On Wed, 12 Oct 2011, Tomas Mraz wrote:
Except nobody says or said that DNS without DNSSEC leads to the
automatic connection with such setting.
I answered that multiple times, including today with a vast amount of screen pasting
into
https://bugzilla.redhat.com/show_bug.cgi?id=180277 to show you that
DNS without DNSSEC does NOT lead to automatic connection in ANY case other then
you already having the key in known_hosts, which is the same behaviour as without
any SSHFP record in DNS.
The objection (upstream one that
is) is that setting VerifyHostKeyDNS yes ultimately sets you to depend
on the DNSSEC security for your SSH connection security
It does not add any new dependancies. If there is no DNSSEC, you are told the SSHFP
is in the DNS, shown the fingerprint like there is no SSHFP record, and asked if
you really want to continue. If there is DNSSEC, no entries to known_hosts are added
so whenever DNSSEC is not there, you fall back to exactly what you have now.

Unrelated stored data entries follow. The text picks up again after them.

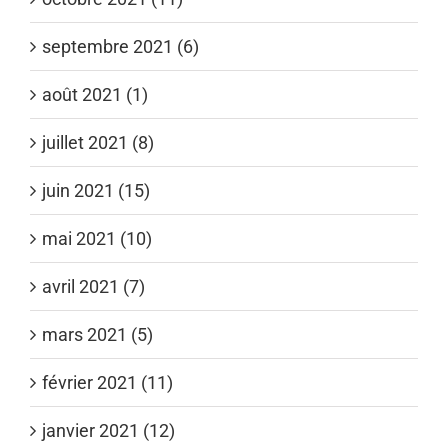
septembre 2021 (6)
août 2021 (1)
juillet 2021 (8)
juin 2021 (15)
mai 2021 (10)
avril 2021 (7)
mars 2021 (5)
février 2021 (11)
janvier 2021 (12)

Also, ssh already "depends" on DNSSEC to get a trustworth A/AAAA record with an
RRSIG
from DNSSEC. The dependancy is there whether upstream likes it or not.
and that is
something we will never make default if upstream does not.
If upstream deems this so bad, why does upstream offer the option? I don't see them
offering 1des or rot13 cipher either. Apparently, upstream is somewhat divided?
Setting it to 'VerifyHostKeyDNS ask' by default is another
matter and I
am OK with that.
Thank you, it's good enough for me and a happy end of a 5 year old bug.